练习题目 »
(1) 在关于Keras Embedding层的文本中,冻结词嵌入矩阵、使其不可训练时用的是什么设置?
(2) 关于Keras Embedding层的文本给出了keras.layers.Embedding的完整调用形式。请列出其中出现的全部参数名。
(3) 请接着关于Keras Embedding层的文本的最后一句往下续写,继续说明其余主要参数。

分析文本 »
================

以NLP词嵌入举例,Embedding层就是为了训练一个词嵌入矩阵出来,然后可以获得任意的一个词的词向量。
也就是说对于像一个句子样本X=[1,2,3] (1,2,3表示单词在词典中的索引)这样的输入可以先对它one-hot然后乘上词嵌入矩阵就可得到这个句子的词嵌入向量表示。要想得到好的词向量,我们需要训练的就是这个矩阵W(shape=(input_dim,output_dim))。Embedding层的作用就是训练这个矩阵W并进行词的嵌入为每一个词分配与它对应的词向量。这个词嵌入矩阵W可以先随机初始化,然后根据下游任务训练获得,也可以使用预训练的词嵌入矩阵来初始化它(keras中用weights来为layer初始化任意权重),然后再训练,也可以直接用预训练的词嵌入矩阵来初始化它并冻结它,不让它变化,不让它可训练。(keras中用trainable=False)
keras.layers.Embedding(input_dim, output_dim, embeddings_initializer=‘uniform’, embeddings_regularizer=None, activity_regularizer=None, embeddings_constraint=None, mask_zero=False, input_length=None)
主要参数说明:
· input_dim:int,整个词典的大小。例如nlp中唯一单词的个数,当然如果还有一个用于padding的单词那就应加1。

================

待查材料 »
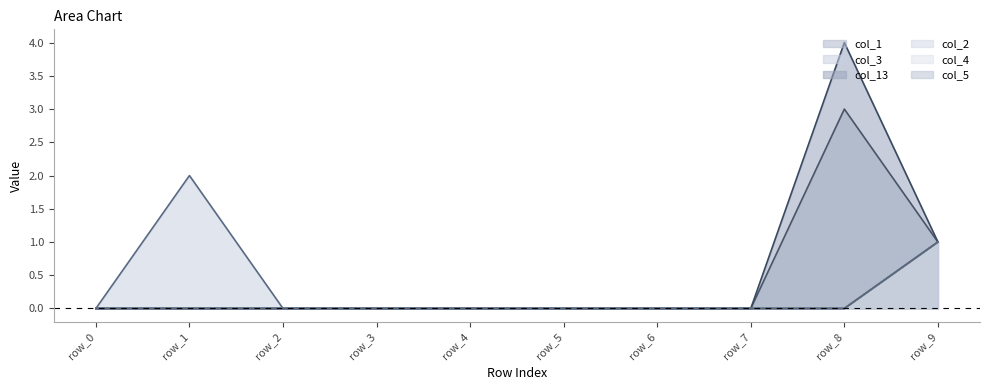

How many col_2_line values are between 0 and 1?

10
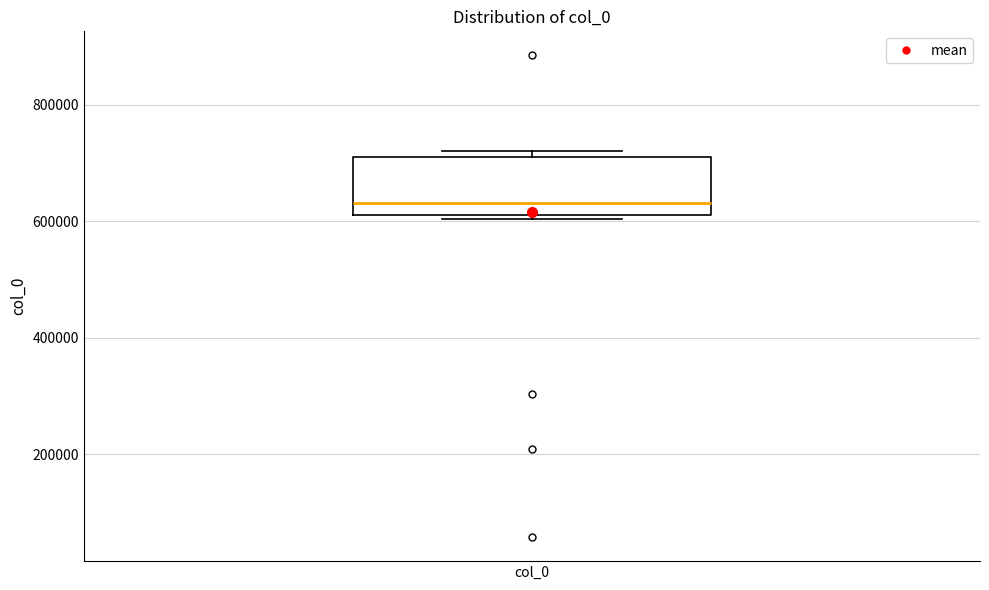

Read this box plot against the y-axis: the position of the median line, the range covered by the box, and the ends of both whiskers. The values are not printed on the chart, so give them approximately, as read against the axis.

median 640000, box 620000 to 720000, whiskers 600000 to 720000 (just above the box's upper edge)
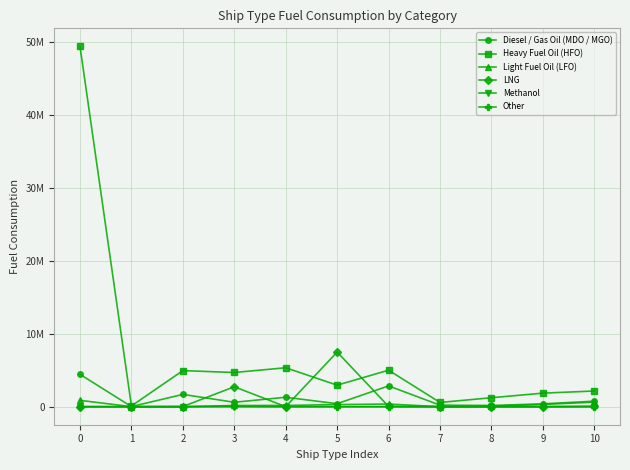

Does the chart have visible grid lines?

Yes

================

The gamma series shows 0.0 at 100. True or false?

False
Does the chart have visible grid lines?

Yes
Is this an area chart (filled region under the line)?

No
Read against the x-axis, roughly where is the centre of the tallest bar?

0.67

================

各题答案 »
(1) trainable=False

(2) input_dim、output_dim、embeddings_initializer、embeddings_regularizer、activity_regularizer、embeddings_constraint、mask_zero、input_length

(3)
· output_dim:int,嵌入维度。例如nlp中设计的词向量的维度。
· embeddings_initializer:嵌入矩阵的初始化器。
· mask_zero:如果设置为True那么padding的0将不参与计算,默认是False。这个参数可用于解决非等长序列padding噪声到原始数据的问题。
· input_length:序列长度。每个样本都有相同的长度。
实际上还有其他的关键字参数:我们看下Embedding初始化方法的定义(from embeddings.py)
@interfaces.legacy_embedding_support
def __init__(self, input_dim, output_dim,
embeddings_initializer='uniform',
embeddings_regularizer=None,
activity_regularizer=None,
embeddings_constraint=None,
mask_zero=False,
input_length=None,
**kwargs):
if 'input_shape' not in kwargs:
if input_length:
kwargs['input_shape'] = (input_length,)
else:
kwargs['input_shape'] = (None,)
super(Embedding, self).__init__(**kwargs)
self.input_dim = input_dim
self.output_dim = output_dim
self.embeddings_initializer = initializers.get(embeddings_initializer)
self.embeddings_regularizer = regularizers.get(embeddings_regularizer)
self.activity_regularizer = regularizers.get(activity_regularizer)
self.embeddings_constraint = constraints.get(embeddings_constraint)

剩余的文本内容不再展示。